*Selected extract*
+++
Theological education & curricular design at AMBS

Christian ministry finds its highest purpose in serving the church's calling to proclaim and signify God's reign on earth through the enabling presence and power of the Holy Spirit in the name of Jesus Christ. Central to preparation for Christian ministry in its variety of forms is empathetic understanding of the unique vocation, the failings, and the grace-filled life of the Christian church. Thus the church, its calling, and its reality serve as the orienting point for theological education and curricular development at the Associated Mennonite Biblical Seminary.

Theological education and curricular design start with the church's identity, mission, and reality rather than with an analysis of the nature of theological inquiry or a professional vision of ministry. The document "Ministerial Formation and Theological Education in Mennonite Perspective," adopted by the seminary in 1992, outlines this approach to pastoral and theological education. Identifying the church within God's reign as an orienting point for theological education suggests the following:

  1. The overall task of theological education is to support and renew the church in its mission.
  2. Theological education in a seminary context is a dimension of the broader educational ministry of the church and is at the service of that ministry.
  3. The theology and practice of Christian ministry find their roots in the nature and purpose of the church.
  4. The church, local and international, denominational and interdenominational, serves as a partner in theological education. Congregations and other church-related programs are significant contexts for seminary accredited learning.
  5. The faith and ministry of living and historical Christian communities and organizations are valued "texts" for curricular content and scholarly research.
+++
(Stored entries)

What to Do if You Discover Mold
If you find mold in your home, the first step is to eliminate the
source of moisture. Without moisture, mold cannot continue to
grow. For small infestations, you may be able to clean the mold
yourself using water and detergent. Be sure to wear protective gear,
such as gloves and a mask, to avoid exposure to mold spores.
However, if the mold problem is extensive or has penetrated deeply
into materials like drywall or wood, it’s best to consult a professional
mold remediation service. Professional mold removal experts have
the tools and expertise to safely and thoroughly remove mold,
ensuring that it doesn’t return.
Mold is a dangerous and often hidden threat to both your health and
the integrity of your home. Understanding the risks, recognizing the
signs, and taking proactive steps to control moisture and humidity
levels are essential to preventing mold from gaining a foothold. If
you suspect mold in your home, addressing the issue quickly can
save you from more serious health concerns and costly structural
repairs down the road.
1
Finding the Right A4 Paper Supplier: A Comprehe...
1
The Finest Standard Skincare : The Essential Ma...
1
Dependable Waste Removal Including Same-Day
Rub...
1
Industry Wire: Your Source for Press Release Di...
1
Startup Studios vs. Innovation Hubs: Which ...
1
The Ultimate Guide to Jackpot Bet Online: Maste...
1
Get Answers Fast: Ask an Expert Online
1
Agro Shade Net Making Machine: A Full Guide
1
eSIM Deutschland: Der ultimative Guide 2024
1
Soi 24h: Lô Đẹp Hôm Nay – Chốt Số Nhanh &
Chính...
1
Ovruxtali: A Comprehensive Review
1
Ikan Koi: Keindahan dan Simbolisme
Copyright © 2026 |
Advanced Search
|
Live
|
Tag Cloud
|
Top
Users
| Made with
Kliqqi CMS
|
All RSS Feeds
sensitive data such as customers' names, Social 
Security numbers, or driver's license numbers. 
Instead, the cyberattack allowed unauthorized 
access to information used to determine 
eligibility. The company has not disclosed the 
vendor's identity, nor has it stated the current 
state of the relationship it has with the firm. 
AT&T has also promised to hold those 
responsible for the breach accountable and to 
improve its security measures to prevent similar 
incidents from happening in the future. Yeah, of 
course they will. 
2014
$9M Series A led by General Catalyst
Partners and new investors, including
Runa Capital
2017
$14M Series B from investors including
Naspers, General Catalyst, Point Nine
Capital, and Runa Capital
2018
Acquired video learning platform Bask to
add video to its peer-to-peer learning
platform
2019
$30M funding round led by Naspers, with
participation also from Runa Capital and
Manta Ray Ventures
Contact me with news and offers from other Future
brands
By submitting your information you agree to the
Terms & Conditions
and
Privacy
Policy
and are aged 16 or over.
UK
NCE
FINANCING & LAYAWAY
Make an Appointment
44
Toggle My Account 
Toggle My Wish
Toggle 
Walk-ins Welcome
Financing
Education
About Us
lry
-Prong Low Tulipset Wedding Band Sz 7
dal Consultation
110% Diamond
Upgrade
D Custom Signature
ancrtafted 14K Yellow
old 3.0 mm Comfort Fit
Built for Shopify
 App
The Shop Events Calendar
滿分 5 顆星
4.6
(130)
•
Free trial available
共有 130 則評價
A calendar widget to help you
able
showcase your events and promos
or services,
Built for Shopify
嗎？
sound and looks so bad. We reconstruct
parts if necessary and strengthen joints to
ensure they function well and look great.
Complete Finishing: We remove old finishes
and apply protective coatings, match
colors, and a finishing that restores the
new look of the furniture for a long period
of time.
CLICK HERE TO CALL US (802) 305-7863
+++
*To-do item*
Continue the text on theological education and curricular design at AMBS from the end of its fifth numbered point.

*Reply to the exercise*
While the three-year Master of Divinity program most fully reflects a church-focused curricular design, commitment to theological education and scholarly inquiry that takes seriously the identity, calling, and reality of the church permeates the character of all degree programs at AMBS.

Some long-standing commitments in approach to theological education at AMBS as well as some shifts in approach that have been developing at AMBS during the past decade are brought into focus when the church and its calling are taken as an orienting point. The more important of these longer-term commitments and shifts that find expression in the academic programs described in this catalog include:

  1. Commitment to a missional orientation and perspective. Implicit in the calling of the church to "proclaim and signify the reign of God on earth" is a vision of the church as a missionary community. The interdepartmental course "Mission and Peace: The Church's Ministry in the World," the only course required in all degree programs, seeks to elicit personal commitment to proclaim a whole gospel. The course is designed to help students understand how the insepara-ble ministries of evangelization and peace- and justice-making emerge from the gospel of Jesus Christ and to provide basic practical preparation for mission-oriented church leadership.

  2. Renewed emphasis on leadership ministries in relation to the ministry of all believers. AMBS faculty and board members firmly believe that all Christians are called and gifted "to participate in the ministries of the church, sharing the mission to witness to Jesus Christ in the world." At the same time, the 1992 theological education statement records the conviction that "the church is strengthened for its mission when believers are nurtured and guided by faithful pastors and other church leaders."

    The seminary is therefore committed to educating people who have been or may be called "to exercise distinctive leadership ministries" and who at the same time "understand the importance of equipping other believers for their ministries and are prepared to do so."

    To underline the distinctive character of pastoral and other church leadership ministries, seminary faculty have adopted the language of "office." When one is called to hold an office in ministry-whether expressed in the role of pastoral minister, evangelist, pastoral counselor, or a teacher of the church-the church assigns not only particular responsibilities, but appro-priate authority and standards of accountability in relation to other ministries in the church.
    The "Formation in Ministry" course explores understandings of leadership ministries. An interdepartmental course, "Theology of the Church," examines the nature and purpose of the church, Christian traditions, and contemporary cultural influences.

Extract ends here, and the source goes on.